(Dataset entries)
────────────────────
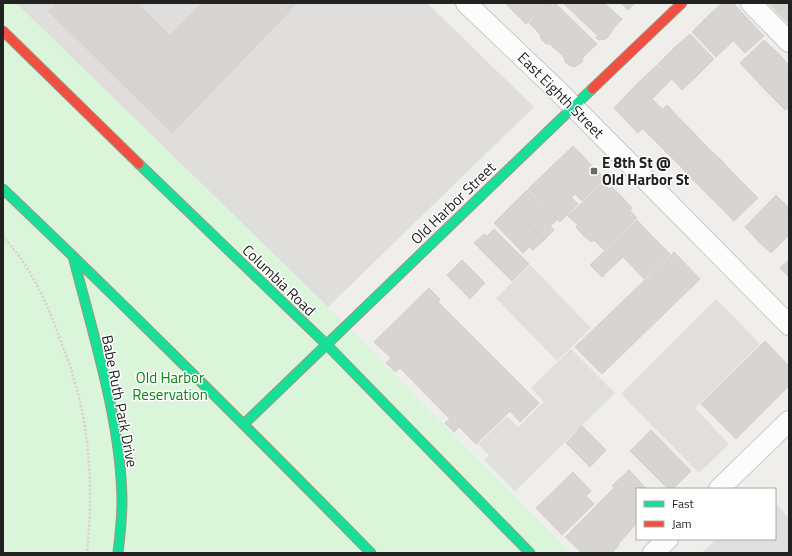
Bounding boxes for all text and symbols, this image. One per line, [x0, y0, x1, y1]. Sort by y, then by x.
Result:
street label: East Eighth Street [513, 47, 610, 144]
place label: E 8th St @ Old Harbor St [602, 151, 690, 191]
street label: Old Harbor Street [405, 156, 501, 250]
marker: E 8th St @ Old Harbor St [589, 166, 599, 176]
street label: Columbia Road [237, 239, 321, 321]
street label: Babe Ruth Park Drive [96, 333, 144, 469]
park label: Old Harbor Reservation [132, 366, 208, 406]
legend [636, 488, 776, 540]
text: Fast [672, 494, 695, 513]
text: Jam [672, 514, 692, 533]

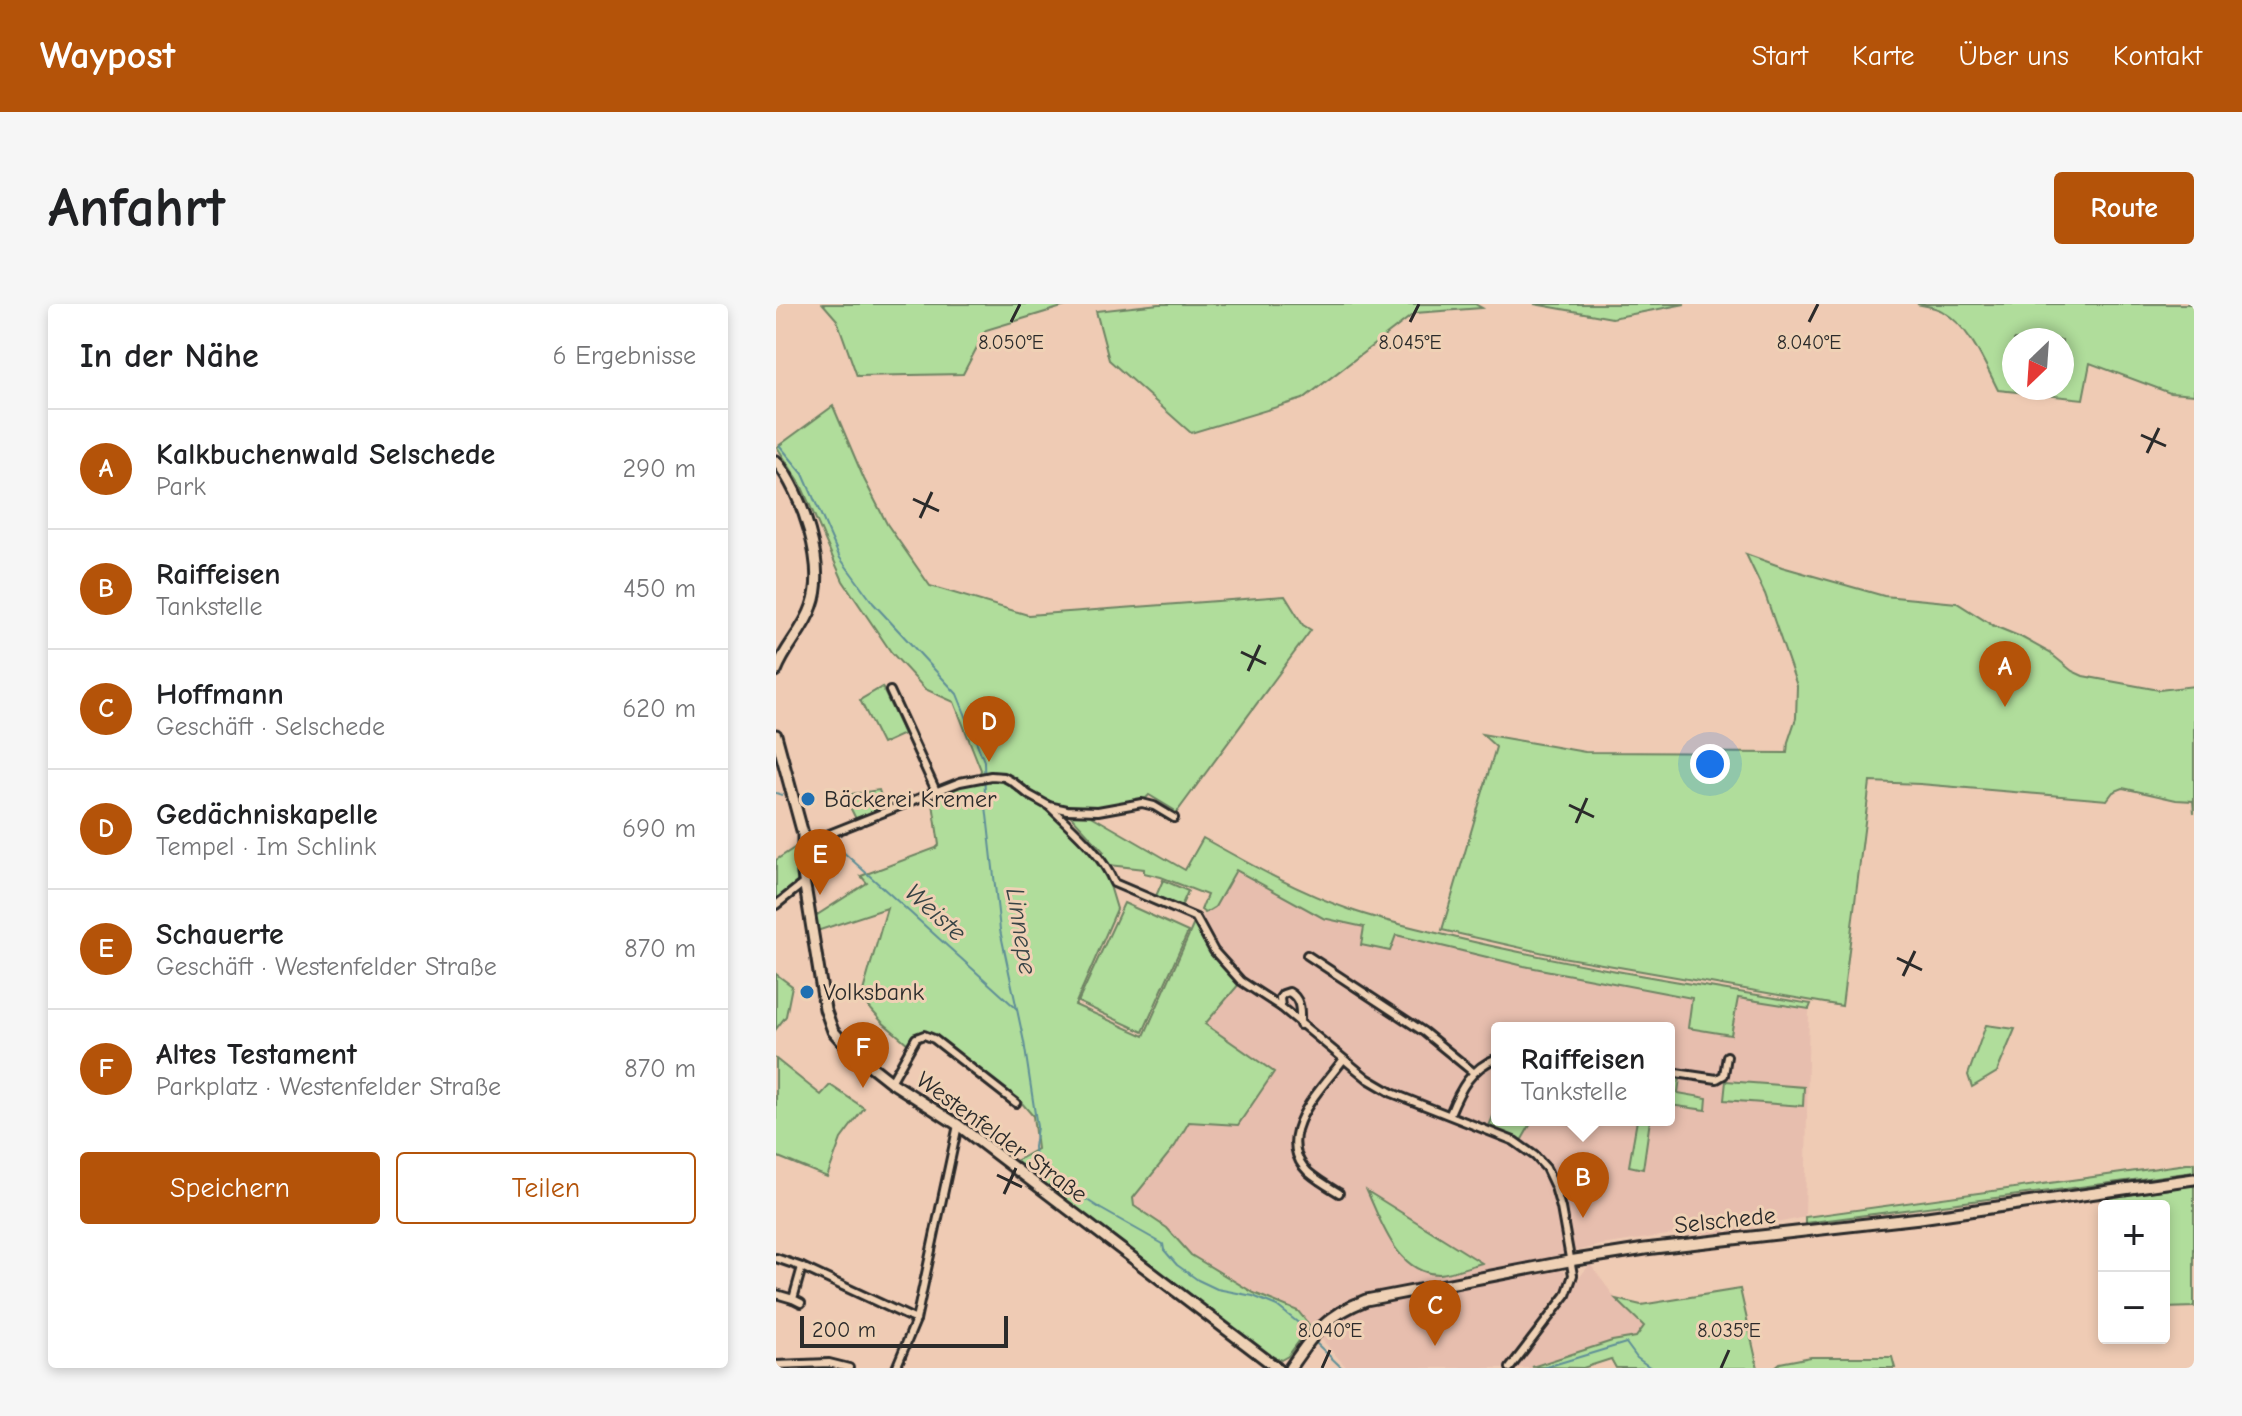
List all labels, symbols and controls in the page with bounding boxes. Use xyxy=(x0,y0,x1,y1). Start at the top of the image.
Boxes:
text: Waypost xyxy=(40,34,175,78)
text: Start xyxy=(1752,40,1808,72)
text: Karte xyxy=(1852,40,1915,72)
text: Über uns xyxy=(1959,40,2069,72)
text: Kontakt xyxy=(2113,40,2202,72)
button: Route xyxy=(2054,172,2194,244)
text: Anfahrt xyxy=(48,176,225,240)
north arrow xyxy=(2002,328,2074,400)
text: 8.050°E xyxy=(978,331,1044,354)
text: 8.045°E xyxy=(1378,331,1442,354)
text: 8.040°E xyxy=(1777,331,1841,354)
text: In der Nähe xyxy=(80,336,259,376)
text: 6 Ergebnisse xyxy=(552,341,696,371)
text: Kalkbuchenwald Selschede xyxy=(156,437,495,472)
text: A xyxy=(99,454,113,484)
text: 290 m xyxy=(623,454,696,484)
text: Park xyxy=(156,472,206,502)
text: Raiffeisen xyxy=(156,557,280,592)
text: B xyxy=(98,574,114,604)
text: 450 m xyxy=(623,574,696,604)
text: Tankstelle xyxy=(156,592,262,622)
pin: A xyxy=(1979,641,2031,707)
text: Hoffmann xyxy=(156,677,284,712)
text: C xyxy=(98,694,114,724)
text: 620 m xyxy=(622,694,696,724)
pin: D xyxy=(963,696,1015,762)
text: Geschäft · Selschede xyxy=(156,712,385,742)
your location xyxy=(1690,744,1730,784)
place label: Bäckerei Kremer xyxy=(824,785,997,813)
marker: Bäckerei Kremer xyxy=(799,790,817,808)
text: Gedächniskapelle xyxy=(156,797,378,832)
text: D xyxy=(98,814,114,844)
text: 690 m xyxy=(622,814,696,844)
pin: E xyxy=(794,829,846,895)
text: Tempel · Im Schlink xyxy=(156,832,376,862)
water label: Weiste xyxy=(898,877,972,948)
water label: Linnepe xyxy=(999,886,1043,977)
text: Schauerte xyxy=(156,917,284,952)
text: E xyxy=(98,934,114,964)
text: 870 m xyxy=(624,934,696,964)
text: Geschäft · Westenfelder Straße xyxy=(156,952,497,982)
place label: Volksbank xyxy=(823,978,924,1006)
marker: Volksbank xyxy=(798,983,816,1001)
pin: F xyxy=(837,1022,889,1088)
popup xyxy=(1491,1022,1675,1126)
text: Altes Testament xyxy=(156,1037,357,1072)
text: Raiffeisen xyxy=(1521,1042,1645,1077)
text: F xyxy=(98,1054,114,1084)
text: 870 m xyxy=(624,1054,696,1084)
street label: Westenfelder Straße xyxy=(911,1066,1093,1208)
text: Parkplatz · Westenfelder Straße xyxy=(156,1072,501,1102)
text: Tankstelle xyxy=(1521,1077,1627,1107)
button: Speichern xyxy=(80,1152,380,1224)
button: Teilen xyxy=(396,1152,696,1224)
pin: B xyxy=(1557,1152,1609,1218)
map controls xyxy=(2098,1200,2170,1344)
button: + xyxy=(2098,1200,2170,1272)
street label: Selschede xyxy=(1673,1201,1777,1239)
button: − xyxy=(2098,1272,2170,1344)
pin: C xyxy=(1409,1280,1461,1346)
scale bar xyxy=(800,1312,1008,1348)
text: 200 m xyxy=(812,1317,876,1343)
text: 8.040°E xyxy=(1298,1319,1362,1342)
text: 8.035°E xyxy=(1697,1319,1761,1342)

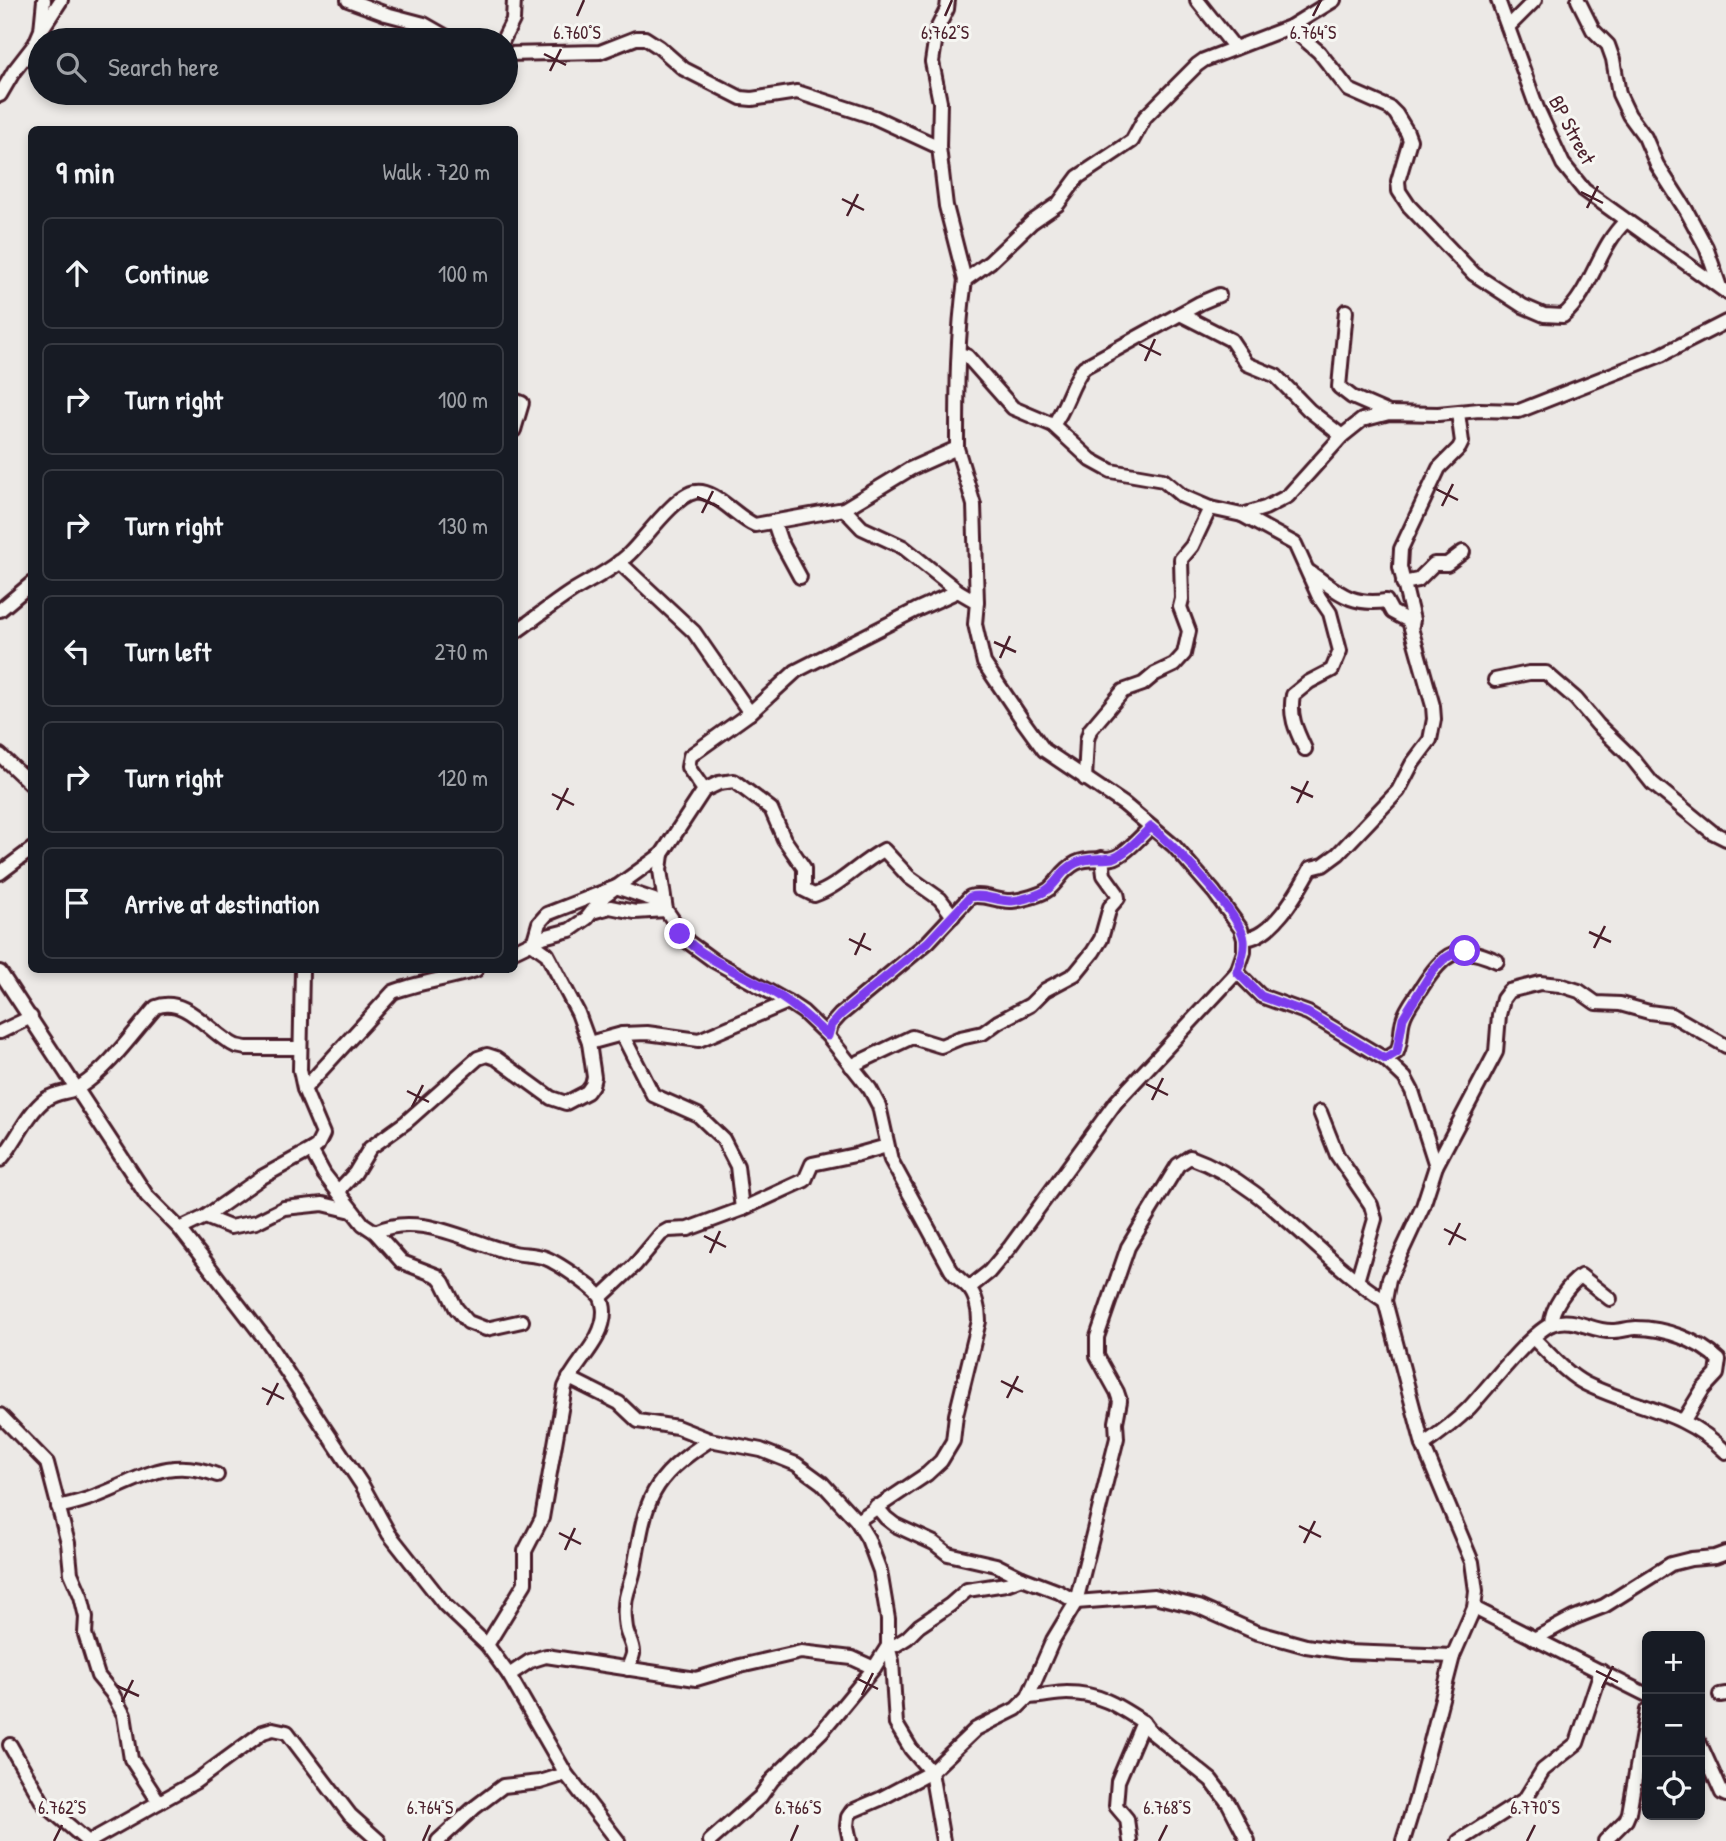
────────────────────
(INSTRUCTIONS FOR THE TASK) Word for word, restate all of the data, but do not copy the pictures.

(EXERCISE OUTPUT)
Bounding boxes for all text and symbols, this image. One per line, [x0, y0, x1, y1]. Sort by y, then by x.
Result:
street label: East Eighth Street [513, 47, 610, 144]
place label: E 8th St @ Old Harbor St [602, 151, 690, 191]
street label: Old Harbor Street [405, 156, 501, 250]
marker: E 8th St @ Old Harbor St [589, 166, 599, 176]
street label: Columbia Road [237, 239, 321, 321]
street label: Babe Ruth Park Drive [96, 333, 144, 469]
park label: Old Harbor Reservation [132, 366, 208, 406]
legend [636, 488, 776, 540]
text: Fast [672, 494, 695, 513]
text: Jam [672, 514, 692, 533]

List all labels, symbols and controls in the page with bounding boxes. Use xyxy=(x0,y0,x1,y1). Start at the top of the image.
Boxes:
text: Waypost xyxy=(40,34,175,78)
text: Start xyxy=(1752,40,1808,72)
text: Karte xyxy=(1852,40,1915,72)
text: Über uns xyxy=(1959,40,2069,72)
text: Kontakt xyxy=(2113,40,2202,72)
button: Route xyxy=(2054,172,2194,244)
text: Anfahrt xyxy=(48,176,225,240)
north arrow xyxy=(2002,328,2074,400)
text: 8.050°E xyxy=(978,331,1044,354)
text: 8.045°E xyxy=(1378,331,1442,354)
text: 8.040°E xyxy=(1777,331,1841,354)
text: In der Nähe xyxy=(80,336,259,376)
text: 6 Ergebnisse xyxy=(552,341,696,371)
text: Kalkbuchenwald Selschede xyxy=(156,437,495,472)
text: A xyxy=(99,454,113,484)
text: 290 m xyxy=(623,454,696,484)
text: Park xyxy=(156,472,206,502)
text: Raiffeisen xyxy=(156,557,280,592)
text: B xyxy=(98,574,114,604)
text: 450 m xyxy=(623,574,696,604)
text: Tankstelle xyxy=(156,592,262,622)
pin: A xyxy=(1979,641,2031,707)
text: Hoffmann xyxy=(156,677,284,712)
text: C xyxy=(98,694,114,724)
text: 620 m xyxy=(622,694,696,724)
pin: D xyxy=(963,696,1015,762)
text: Geschäft · Selschede xyxy=(156,712,385,742)
your location xyxy=(1690,744,1730,784)
place label: Bäckerei Kremer xyxy=(824,785,997,813)
marker: Bäckerei Kremer xyxy=(799,790,817,808)
text: Gedächniskapelle xyxy=(156,797,378,832)
text: D xyxy=(98,814,114,844)
text: 690 m xyxy=(622,814,696,844)
pin: E xyxy=(794,829,846,895)
text: Tempel · Im Schlink xyxy=(156,832,376,862)
water label: Weiste xyxy=(898,877,972,948)
water label: Linnepe xyxy=(999,886,1043,977)
text: Schauerte xyxy=(156,917,284,952)
text: E xyxy=(98,934,114,964)
text: 870 m xyxy=(624,934,696,964)
text: Geschäft · Westenfelder Straße xyxy=(156,952,497,982)
place label: Volksbank xyxy=(823,978,924,1006)
marker: Volksbank xyxy=(798,983,816,1001)
pin: F xyxy=(837,1022,889,1088)
popup xyxy=(1491,1022,1675,1126)
text: Altes Testament xyxy=(156,1037,357,1072)
text: Raiffeisen xyxy=(1521,1042,1645,1077)
text: F xyxy=(98,1054,114,1084)
text: 870 m xyxy=(624,1054,696,1084)
street label: Westenfelder Straße xyxy=(911,1066,1093,1208)
text: Parkplatz · Westenfelder Straße xyxy=(156,1072,501,1102)
text: Tankstelle xyxy=(1521,1077,1627,1107)
button: Speichern xyxy=(80,1152,380,1224)
button: Teilen xyxy=(396,1152,696,1224)
pin: B xyxy=(1557,1152,1609,1218)
map controls xyxy=(2098,1200,2170,1344)
button: + xyxy=(2098,1200,2170,1272)
street label: Selschede xyxy=(1673,1201,1777,1239)
button: − xyxy=(2098,1272,2170,1344)
pin: C xyxy=(1409,1280,1461,1346)
scale bar xyxy=(800,1312,1008,1348)
text: 200 m xyxy=(812,1317,876,1343)
text: 8.040°E xyxy=(1298,1319,1362,1342)
text: 8.035°E xyxy=(1697,1319,1761,1342)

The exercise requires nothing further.